Apoyas la cadera contra su muslo, los dedos en las cicatrices de su cabeza. Tiene los ojos dulces. Las heridas que te hizo la piedra se han reblandecido por el sudor, la débil postilla se deshace en la sal y la sangre fina gotea sobre Mo. No la mira, solo te mira a ti.

—Creo que—le dices, casi sin voz—quería que vinieras a buscarme.

Mo entorna los ojos, su frente contra la tuya, tu pelo se adhiere al sudor en su piel.

—Pensaba que me daba miedo, pero la verdad es que lo estaba esperando. Siempre, en todas partes te buscaba—te ríes sin aire, Mo sonríe también aunque todavía no sepa por qué—, y te encontraba. Te encontraba aunque no estuvieses allí.

—Lo siento.

—No, no… no pasa nada. Si tú no vienes, voy yo.

Aprietas tu vientre contra el de Mo, tu nariz contra su mejilla. Mo cierra los ojos. Las hojas golpean la ventana. Te escuece la cara, los arañazos palpitando. Te apoyas en la pared, la palma húmeda de tus manos hace que la pared resulte resbaladiza como una piedra cubierta de verdina, así que te aferras al hueco sin marco de la ventana.

—Pensaba que te habías olvidado de mí—confiesa Mo, y aprieta los dedos contra tus muslos hasta que sientes que los ha hundido, que la superficie de vuestras pieles se vuelve maleable al contacto.

—Es imposible. Estás dentro de mí.

—¿Como un parásito?

—Como raíces en la tierra.

Pasas la mano por su pecho, notando los bulbos bajo su piel.

Sientes sus entrañas inclinándose hacia ti, respondiendo al tacto. Te parece que van a florecer, a dar a luz plantas carnosas desde su vientre, un tulipán importado duro contra tu estómago. El sonido de las ramas golpeando las ventanas es húmedo. La seca amenaza de los cristales y la hojarasca se hace algo orgánico. Carne húmeda.

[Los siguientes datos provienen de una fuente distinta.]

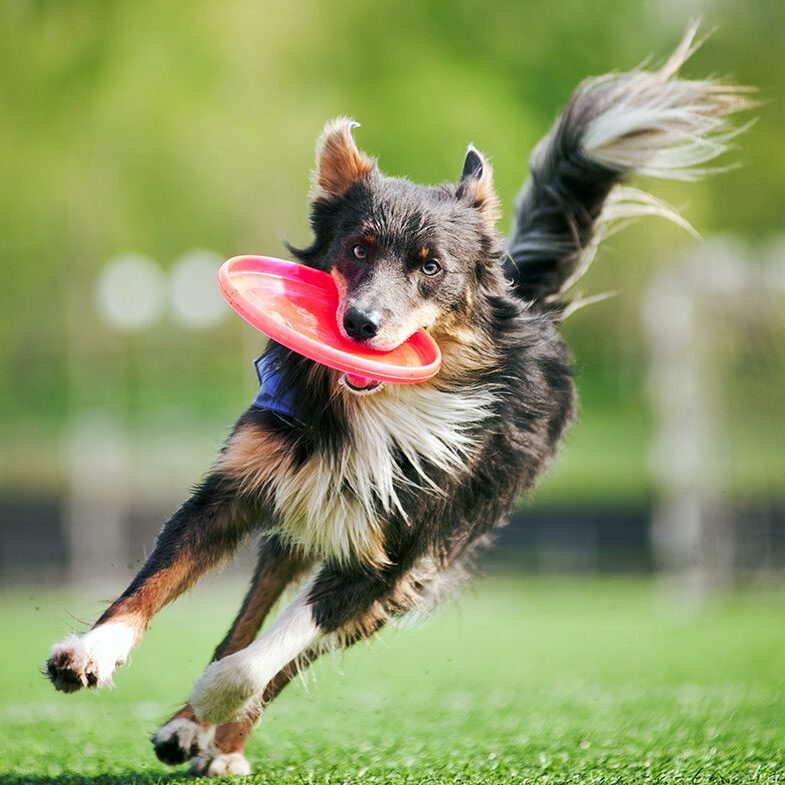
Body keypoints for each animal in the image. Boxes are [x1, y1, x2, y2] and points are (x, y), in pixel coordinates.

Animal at [46, 26, 752, 776]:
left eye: (430, 266)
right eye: (357, 248)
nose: (359, 326)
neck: (371, 409)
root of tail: (529, 298)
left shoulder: (394, 555)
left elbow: (269, 654)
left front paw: (216, 698)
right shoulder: (237, 488)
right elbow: (155, 582)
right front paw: (90, 654)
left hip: (419, 562)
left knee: (286, 655)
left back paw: (220, 738)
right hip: (298, 522)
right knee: (255, 607)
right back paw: (187, 729)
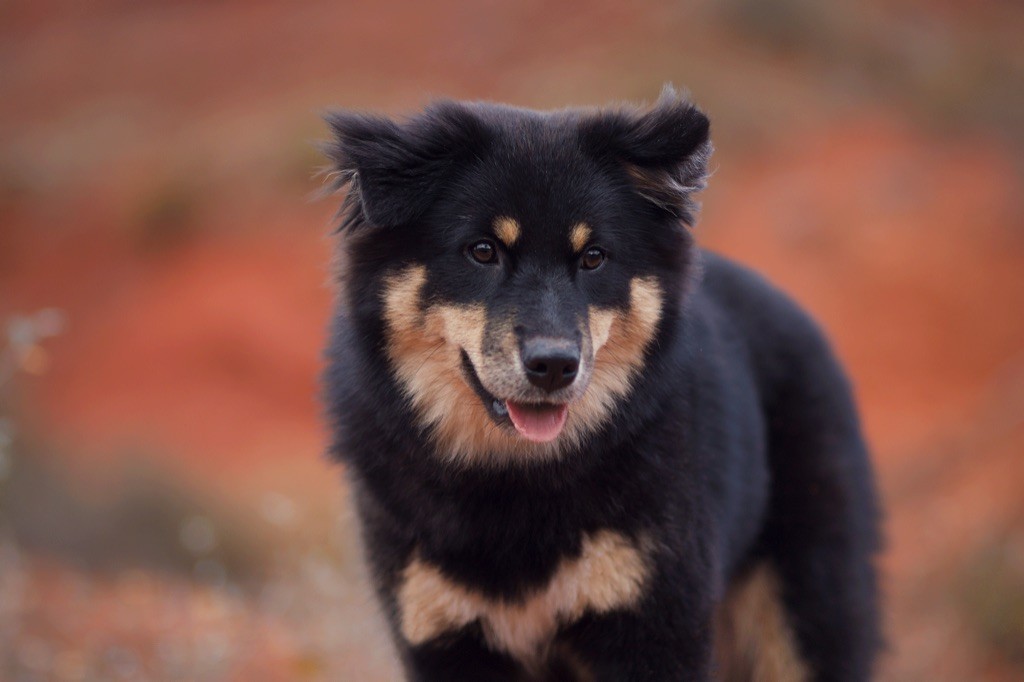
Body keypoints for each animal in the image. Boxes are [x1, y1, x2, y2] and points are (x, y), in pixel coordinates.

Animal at [319, 87, 880, 675]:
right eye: (482, 251)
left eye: (593, 257)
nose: (554, 366)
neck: (513, 478)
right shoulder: (440, 630)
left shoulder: (654, 625)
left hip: (805, 610)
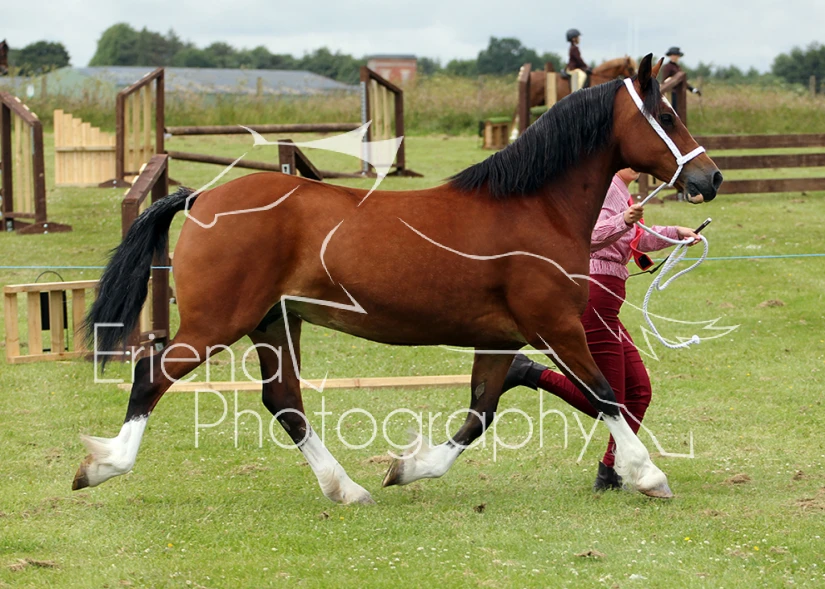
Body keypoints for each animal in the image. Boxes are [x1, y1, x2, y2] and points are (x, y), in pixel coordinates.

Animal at [73, 55, 722, 504]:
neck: (533, 205)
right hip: (217, 323)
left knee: (284, 403)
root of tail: (204, 197)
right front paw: (651, 475)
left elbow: (479, 414)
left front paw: (408, 468)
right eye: (666, 116)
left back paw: (346, 489)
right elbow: (607, 395)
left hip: (273, 322)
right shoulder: (556, 326)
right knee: (150, 375)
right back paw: (103, 466)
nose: (711, 178)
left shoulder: (500, 339)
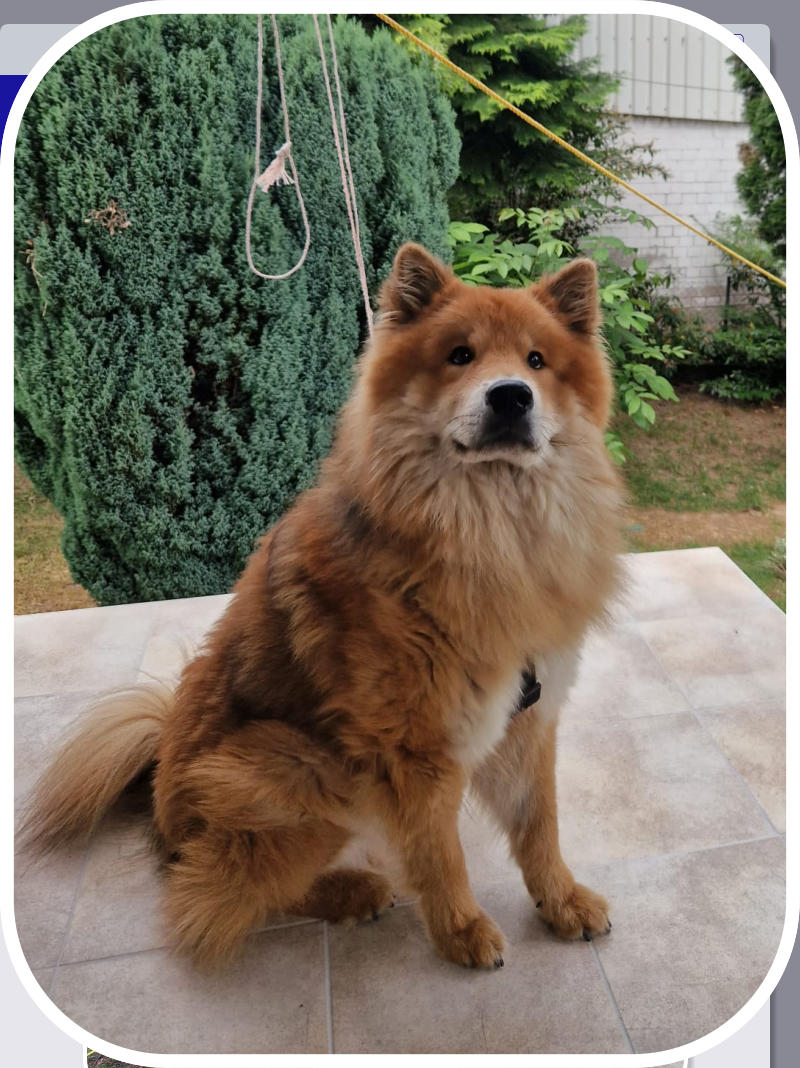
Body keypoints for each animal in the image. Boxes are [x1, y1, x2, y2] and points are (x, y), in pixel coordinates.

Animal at [20, 243, 624, 970]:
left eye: (537, 361)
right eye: (460, 355)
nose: (510, 395)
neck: (494, 532)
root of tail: (163, 796)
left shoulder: (527, 716)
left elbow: (540, 827)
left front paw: (561, 900)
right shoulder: (417, 749)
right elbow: (440, 854)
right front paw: (460, 930)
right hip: (303, 767)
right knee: (220, 891)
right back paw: (351, 890)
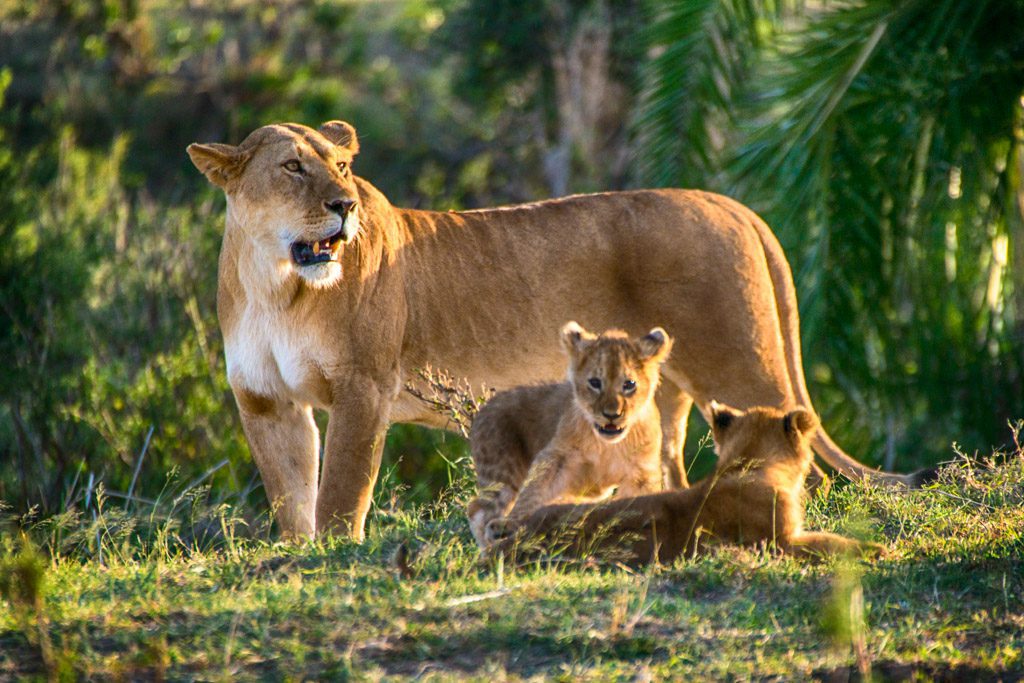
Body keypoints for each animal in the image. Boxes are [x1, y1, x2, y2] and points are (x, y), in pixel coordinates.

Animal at [467, 322, 672, 547]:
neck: (606, 444)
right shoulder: (557, 457)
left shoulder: (641, 474)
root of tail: (485, 406)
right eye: (595, 382)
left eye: (629, 384)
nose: (611, 415)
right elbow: (534, 490)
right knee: (478, 508)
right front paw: (512, 524)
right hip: (502, 471)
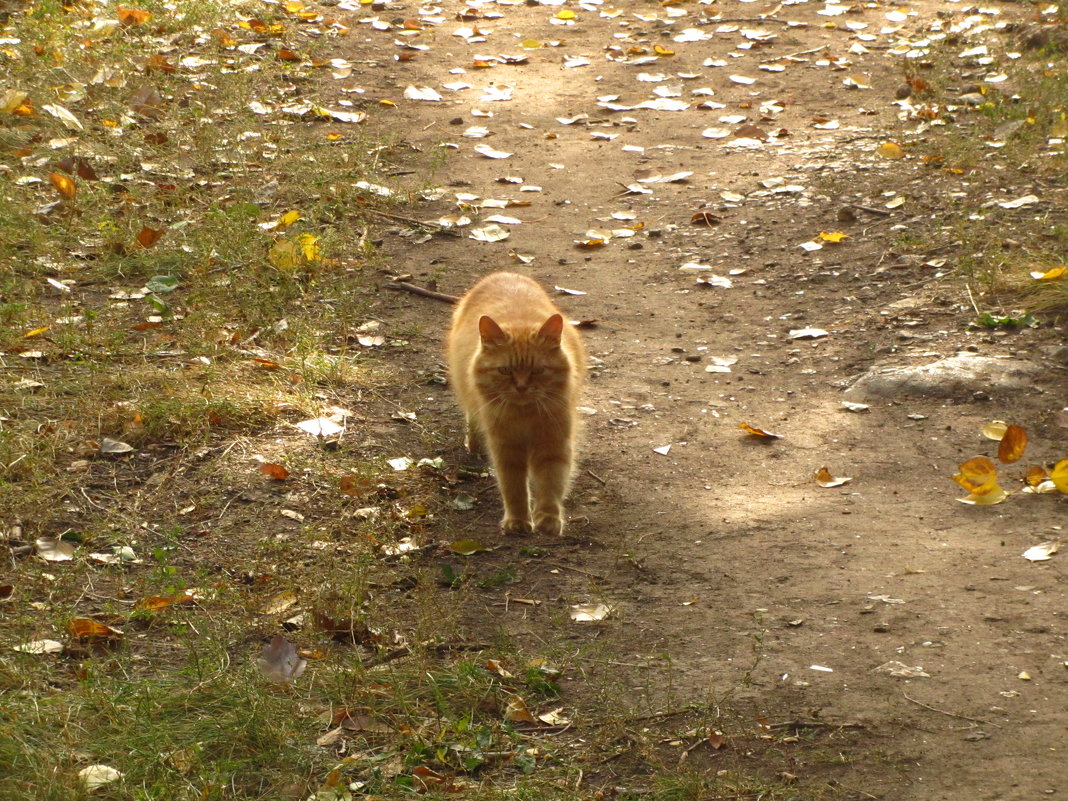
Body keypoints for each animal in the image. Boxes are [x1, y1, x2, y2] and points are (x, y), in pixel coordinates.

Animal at [446, 271, 589, 540]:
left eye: (537, 371)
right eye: (505, 371)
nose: (521, 387)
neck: (526, 416)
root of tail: (504, 273)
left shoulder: (553, 444)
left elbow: (550, 486)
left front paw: (547, 520)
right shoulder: (507, 448)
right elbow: (514, 489)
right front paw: (518, 521)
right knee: (472, 417)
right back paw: (473, 443)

Brazos que buscan cobijo apretándose, unas manos que dejan huellas al apretarse contra el cristal para intentar entrar, unos globos oculares trazando líneas de lágrimas como el sendero plateado de un caracol.

El calor se convierte en supuración, el viento en respiración, y Mo aún te mira, vuestros vasos sanguíneos conectándose como gemelos siameses consumiéndose entre sí en el vientre.

Eso no es una casa.

Eso no es una casa, y Mo no es una persona. Pero no necesitas una casa, y estás allí por Mo, sin importar qué sea. Porque le has pensado como un dios y como un monstruo, y todavía no sabes qué es, pero conoces la naturaleza de sus pupilas descompuestas y su voz gastada. Conoces la sangre que se mancha de la tuya.

Tus manos se enredan en el tejido de Mo, se hunden y aunque se te eriza el vello no te apartas. Acaricias las venas hinchadas de su cuello con cuidado de no hacerle daño en la piel deshilachada.

El líquido amniótico cae a borbotones sobre el tejado.


Llegas a la parada atravesando un camino que ya no existe. Las últimas mariposas de agosto tiñen la maleza de blanco despintado. La semana que viene el bosque volverá a ser verde.

El poste gris ya no está, un corte limpio en la base deja solo la forma del rectángulo de metal inscrito en el cemento, los bordes oxidados, levemente corroídos por el tiempo. Dentro, una araña hace su nido con el capullo seco de una procesionaria.